I have this code:
s = set([5,6,7,8])
if key in s:
return True
if key not in s:
return False
It seems to me that it shouldn't, in theory, differ time wise, but I may be missing something under the hood.
Is there any reason to prefer one over the other in terms of processing time or readability?

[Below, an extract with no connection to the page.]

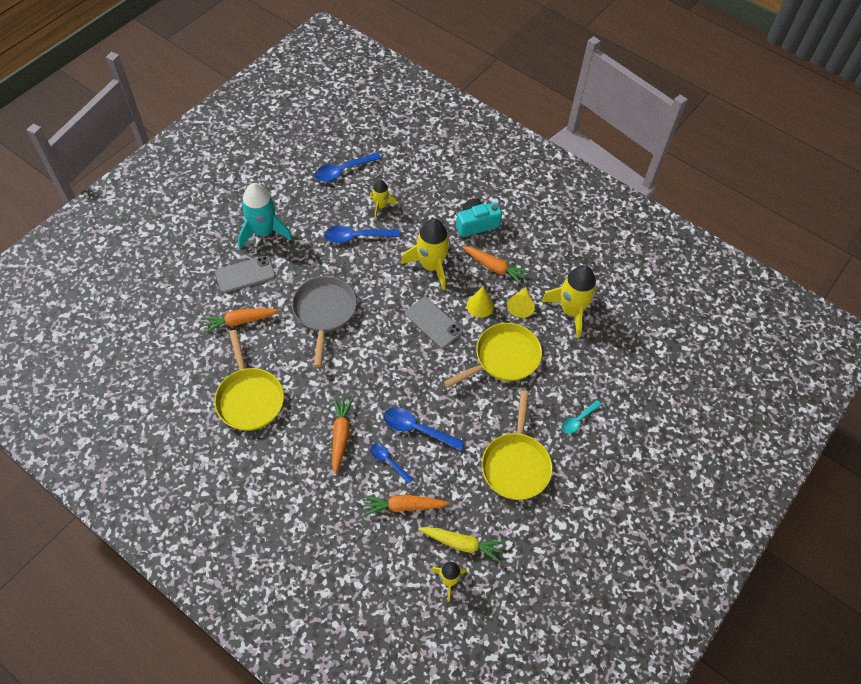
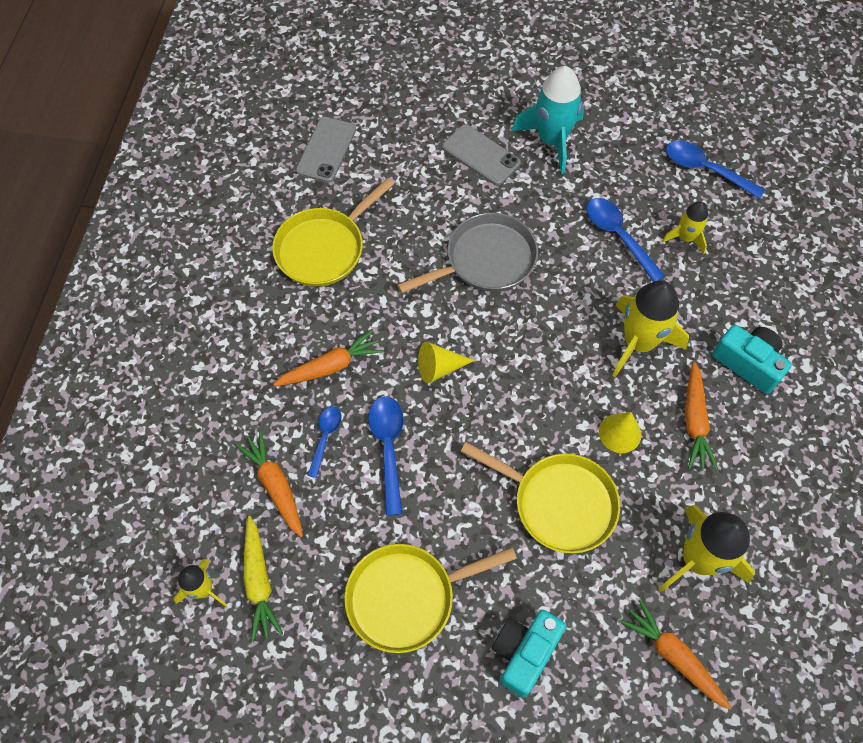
camera: 65 degrees right, 5 degrees up
orange carrot [201,309,280,334] -> orange carrot moved to [620,599,731,710]
grey phone [405,297,463,348] -> grey phone moved to [296,117,356,183]
yellow cone [507,287,535,318] -> yellow cone moved to [418,342,475,383]
turquoise spoon [562,400,602,434] -> turquoise camera [492,610,566,698]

Perhaps is this an example of:
"Premature optimization is the root of all evil"?
OK, I ran this test:
import random
s = set([5,6,7,8])
for _ in range(5000000):
s.add(random.randint(-100000,100000000))
def test_in():
count = 0
for _ in range(50000):
if random.randint(-100000,100000000) in s:
count += 1
print(count)
def test_not_in():
count = 0
for _ in range(50000):
if random.randint(-100000,100000000) not in s:
count += 1
print(count)
When I time the outputs:
%timeit test_in()
10 loops, best of 3: 83.4 ms per loop
%timeit test_not_in()
10 loops, best of 3: 78.7 ms per loop
BUT, that small difference seems to be a symptom of counting the components. There are an average of 47500 "not ins" but only 2500 "ins". If I change both tests to pass, e.g.:
def test_in():
for _ in range(50000):
if random.randint(-100000,100000000) in s:
pass
The results are nearly identical
%timeit test_in()
10 loops, best of 3: 77.4 ms per loop
%timeit test_not_in()
10 loops, best of 3: 78.7 ms per loop
In this case, my intuition failed me. I had thought that saying it is not in the set
could have had added some additional processing time. When I further consider what a hashmap does, it seems obvious that this can't be the case.
Running a simple performance test in an ipython session with timeit
confirms g.d.d.c's statement.
def one(k, s):
if k in s:
return True
def two(k, s):
if k not in s:
return False
s = set(range(1, 100))
%timeit -r7 -n 10000000 one(50, s)
## 83.7 ns ± 0.874 ns per loop (mean ± std. dev. of 7 runs, 10000000 loops each)
%timeit -r7 -n 10000000 two(50, s)
## 86.1 ns ± 1.11 ns per loop (mean ± std. dev. of 7 runs, 10000000 loops each)
Optimisations such as this aren't going to gain you a lot, and as has been pointed out in the comments will in fact reduce the speed at which you'll push out bugfixes/improvements/... due to bad readability. For this type of low-level performance gains, I'd suggest looking into Cython or Numba.